The results of TEGNA’s election offer a clear demonstration of these structural challenges to change. While many active managers supported our nominees, passive investment managers voted overwhelmingly in favor of the Company’s slate. Had either BlackRock or Vanguard alone voted as recommended by ISS for even one of our nominees, we would have been successful in diversifying TEGNA’s Board.

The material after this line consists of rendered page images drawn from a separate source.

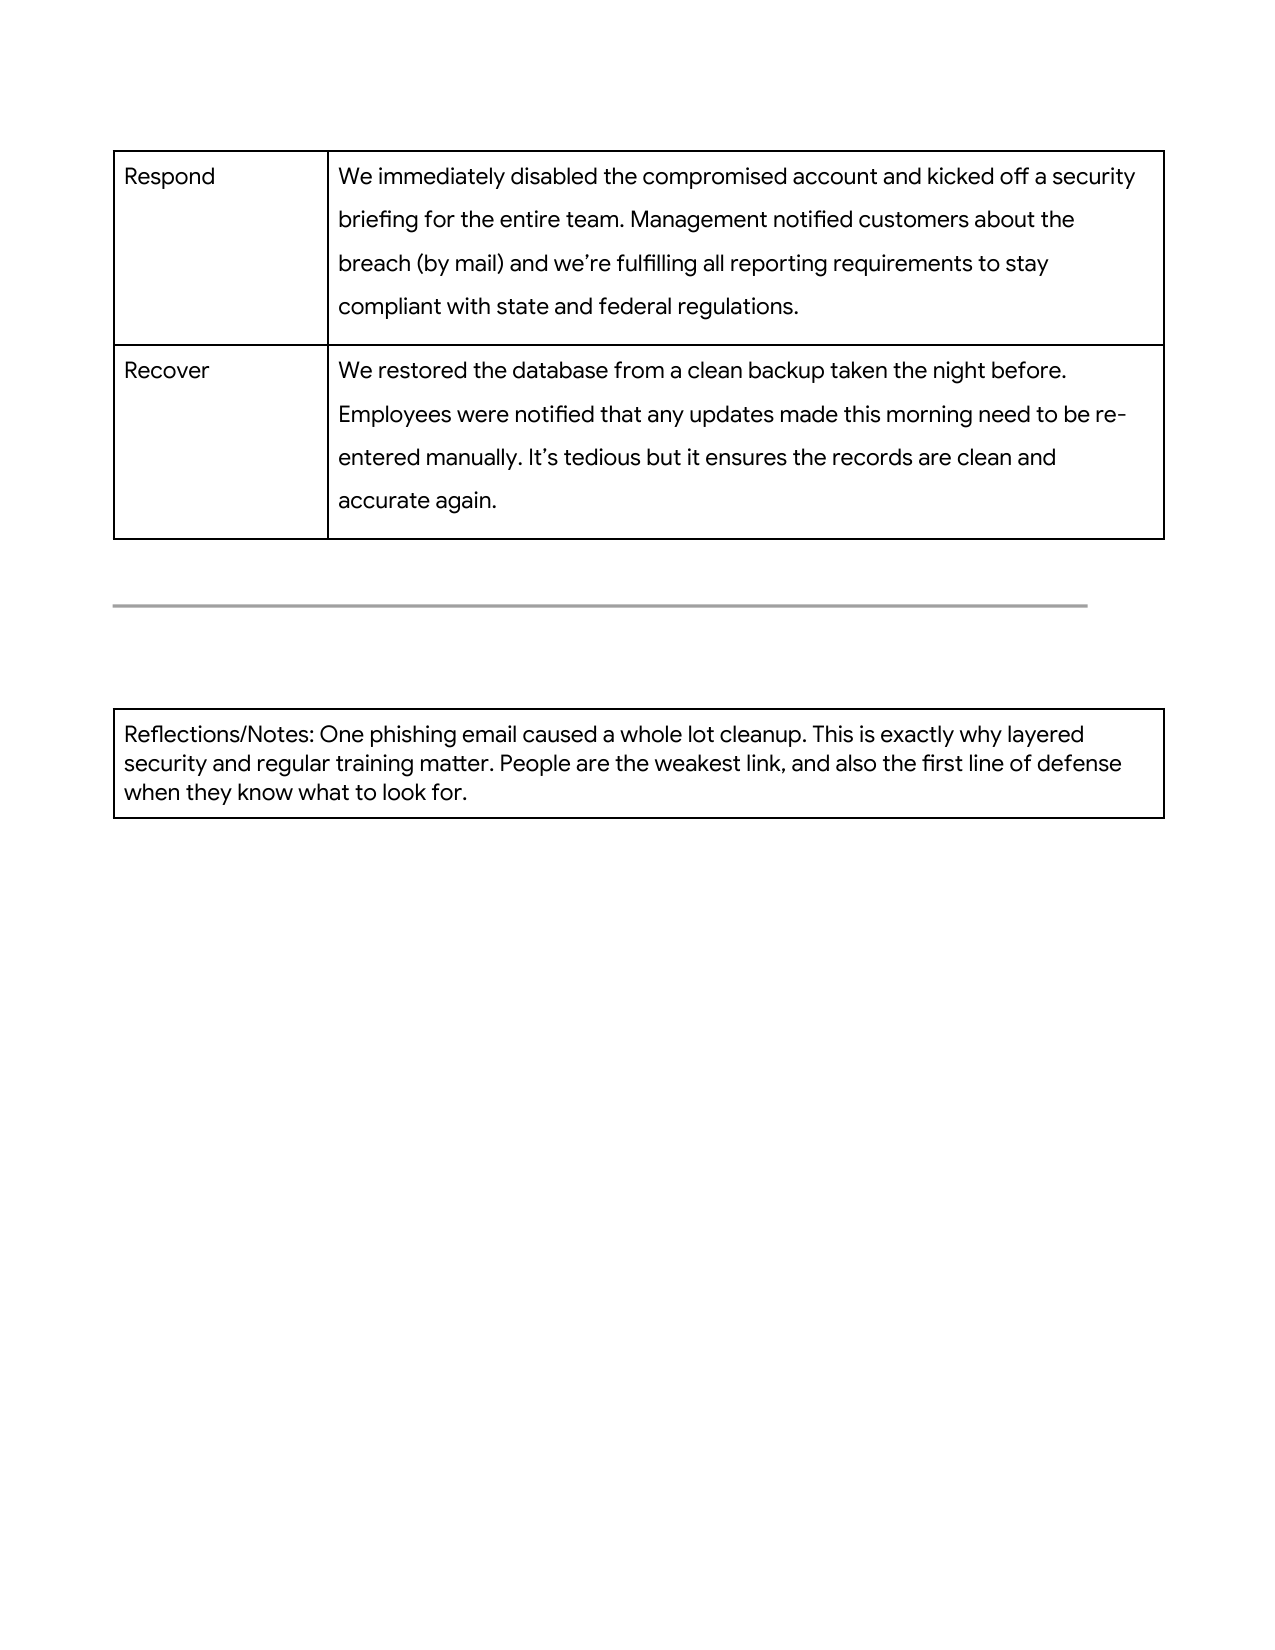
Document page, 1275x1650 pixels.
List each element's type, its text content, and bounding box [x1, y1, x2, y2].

table_cell Respond [115, 152, 327, 344]
table_cell We immediately disabled the compromised account and kicked off a security briefing for the entire team. Management notified customers about the breach (by mail) and we’re fulfilling all reporting requirements to stay compliant with state and federal regulations. [329, 152, 1163, 344]
table_cell Recover [115, 346, 327, 538]
table_cell We restored the database from a clean backup taken the night before. Employees were notified that any updates made this morning need to be re-entered manually. It’s tedious but it ensures the records are clean and accurate again. [329, 346, 1163, 538]
table_header Reflections/Notes: One phishing email caused a whole lot cleanup. This is exactly why layered security and regular training matter. People are the weakest link, and also the first line of defense when they know what to look for. [115, 710, 1163, 817]
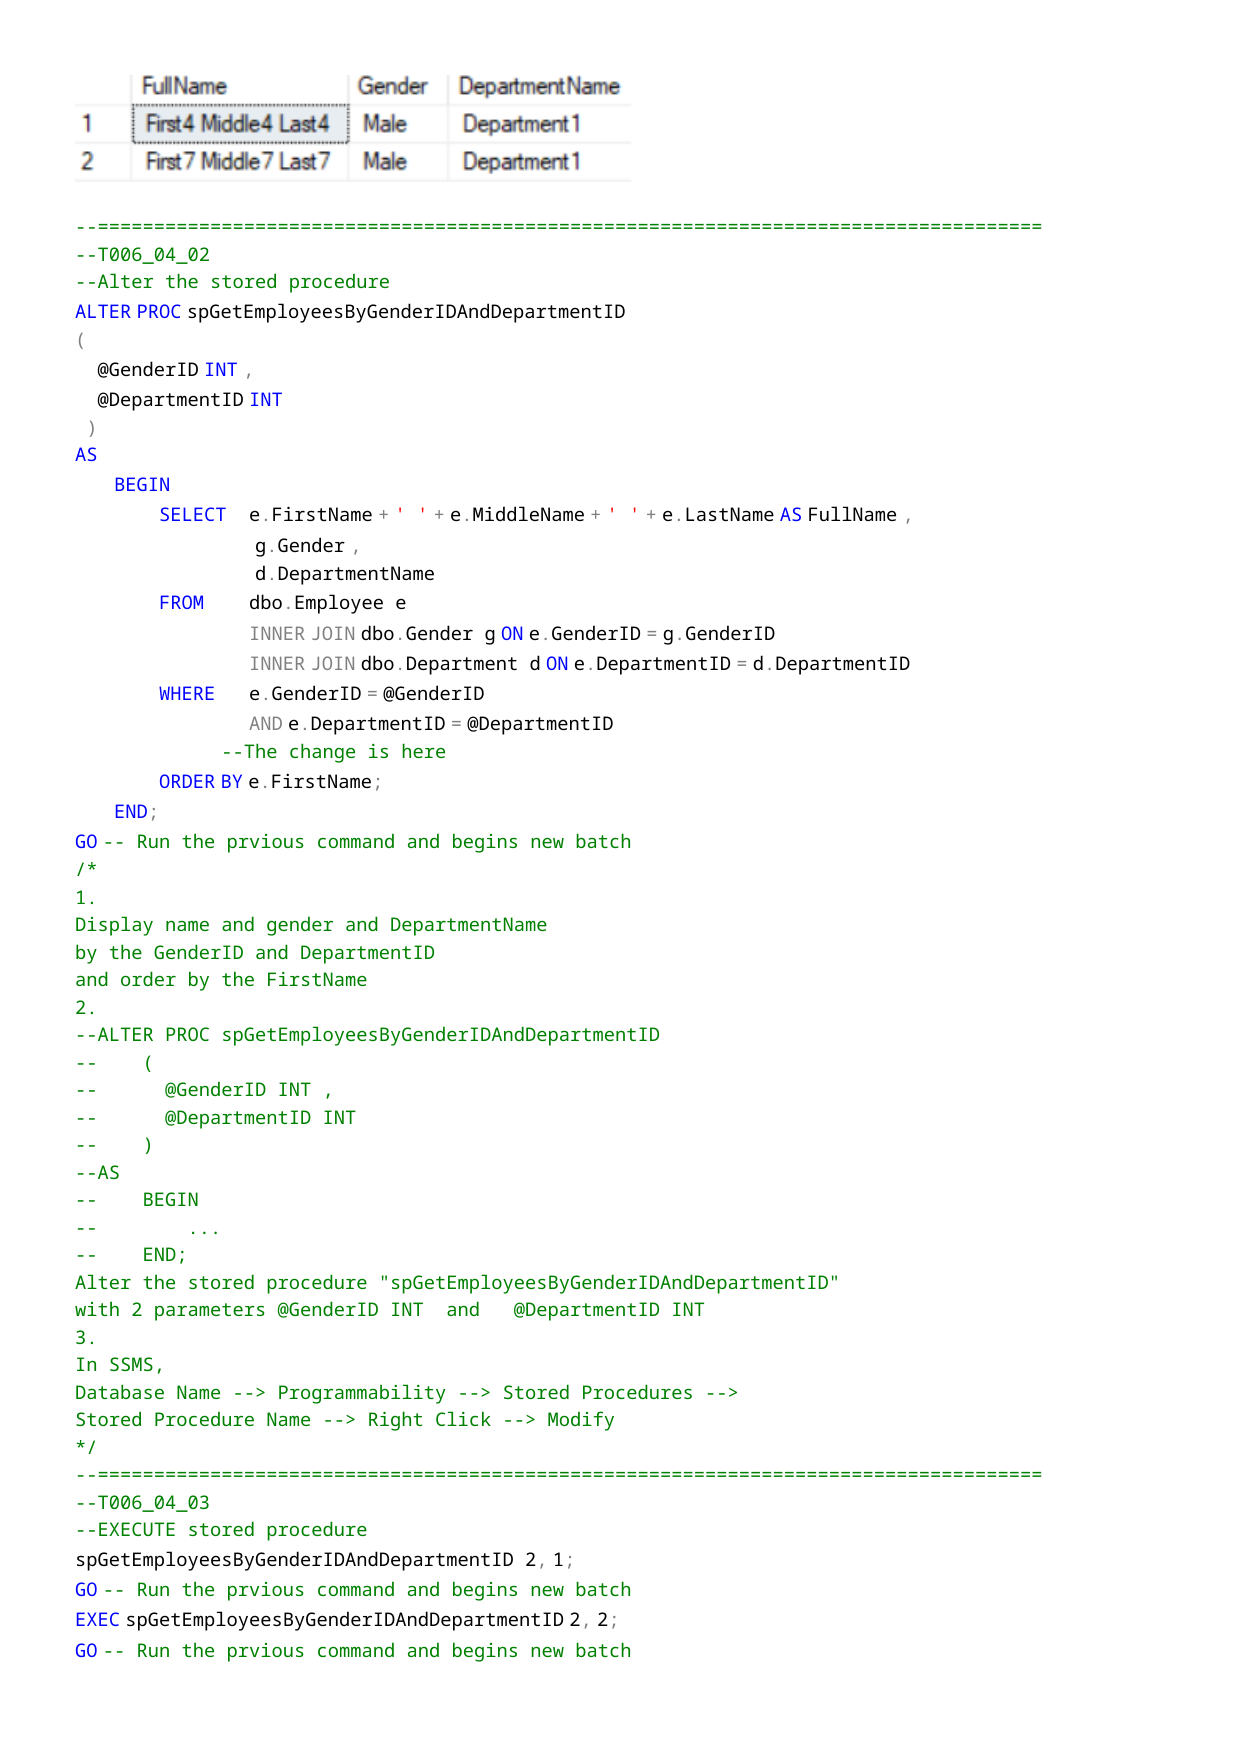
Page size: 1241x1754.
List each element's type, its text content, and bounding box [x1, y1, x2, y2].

A shareholder’s only right beyond its fractional economic interest in a company is a vote in a corporate election. However, if the vote is not really a vote, but rather a confirmation of the status quo, this threatens the very concept of shareholder democracy. There is no ambiguity in voting patterns. This structural bias is a grave impediment to achieving shareholder value and the ESG ideals large asset management firms have publicly embraced. Diversity does not come at the expense of shareholder value. Rather, as Larry Fink rightly observes, diverse perspectives contribute to the success of an organization and shareholder value creation.

While we applaud large asset management firms for supporting diversity in the public square, we also urge them to remove their thumb from the scale so that the progress Americans want to see in our corporations can be realized.

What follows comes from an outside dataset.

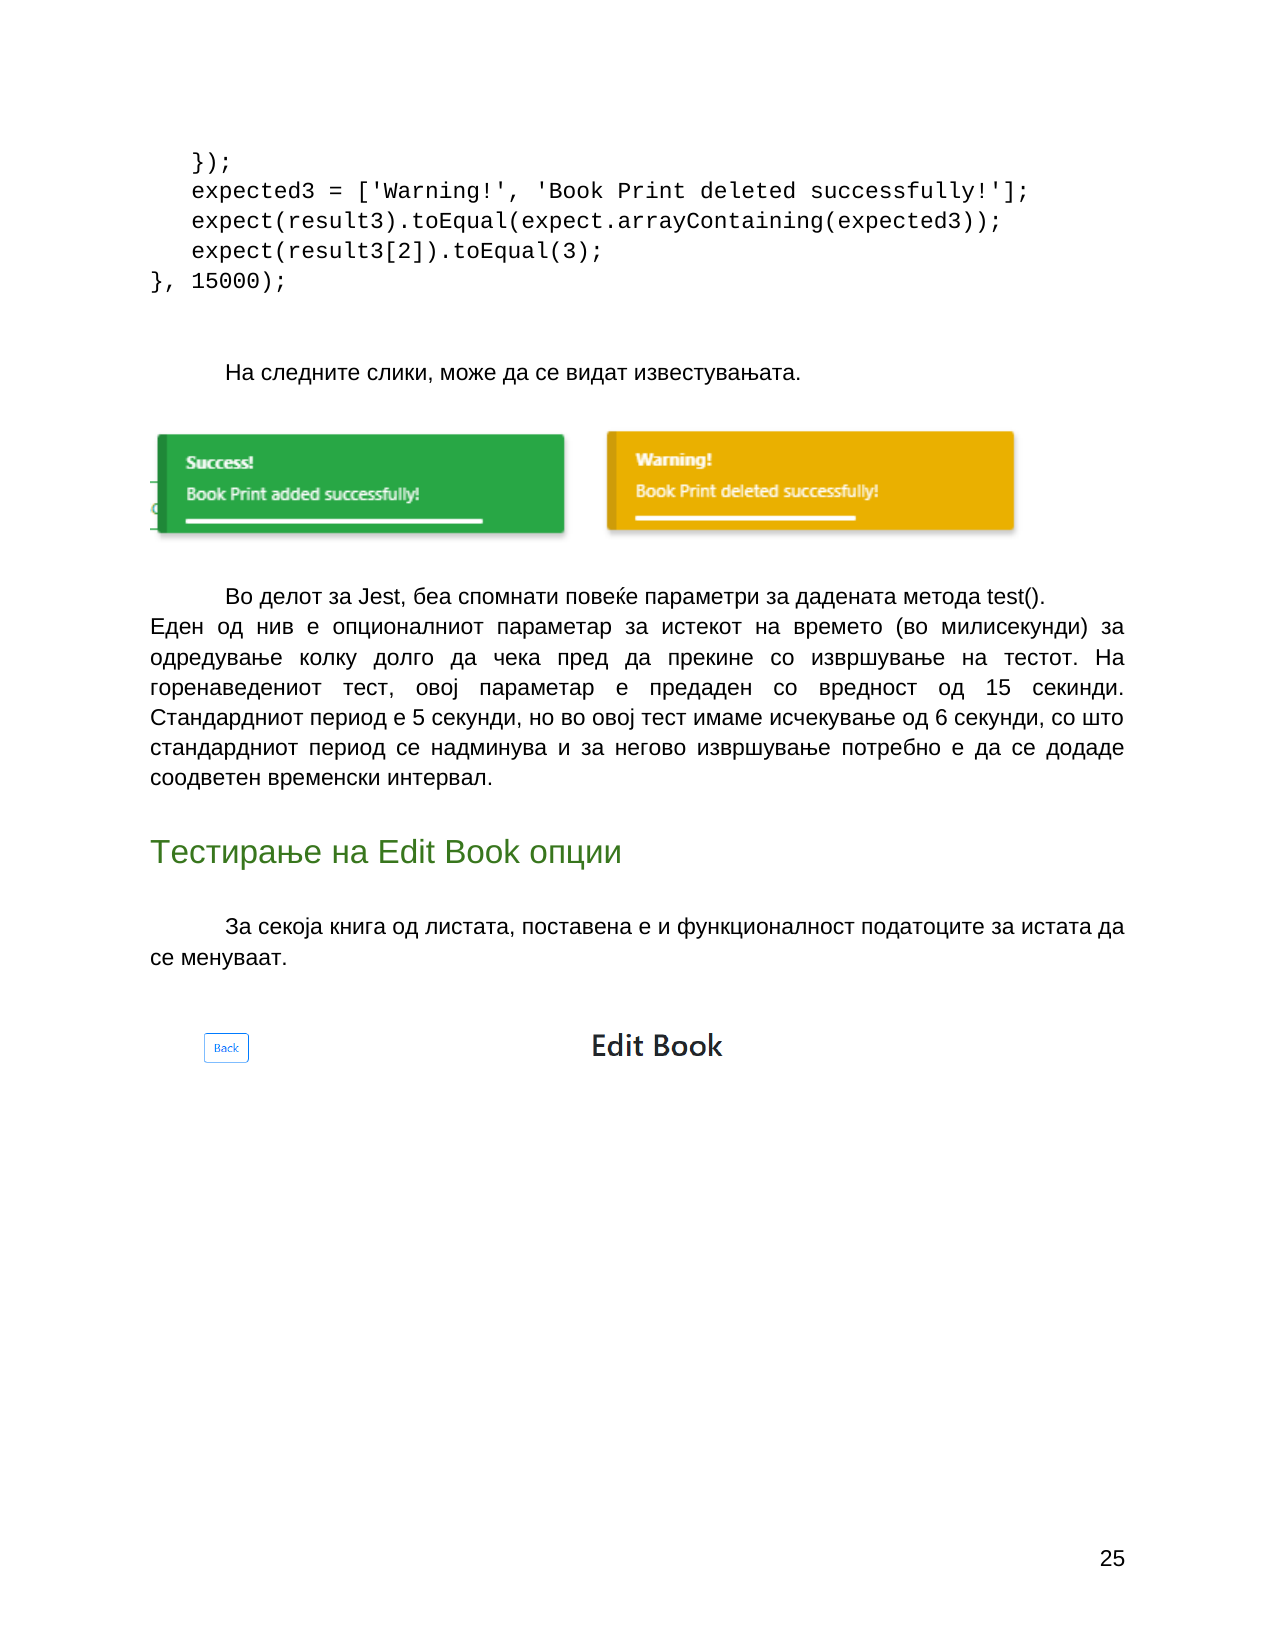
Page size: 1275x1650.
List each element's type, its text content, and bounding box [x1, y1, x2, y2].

Soo Kim is the Founding Partner of Standard General and is the firm’s Managing Partner and Chief Investment Officer. He has been investing in special situations strategies since 1997, and also serves as Chairman of the Board of Directors of Twin River Worldwide Holdings, Inc. (NYSE: TRWH), the owner and operator of several casinos in the United States.

[1] Harvard Law School Forum on Corporate Governance: U.S. Board Diversity Trends in 2019; Russell 3000: 2020 Women on Boards Gender Diversity Index

[2] Larry Fink on LinkedIn: “The Importance of Diversity: My Speech to the Women’s Bond Club.” Published April 21, 2019.

[3] Institutional Shareholder Services Special Situations Research “Tegna Inc (TGNA): Proxy Contest with Standard General” Published April 17, 2020.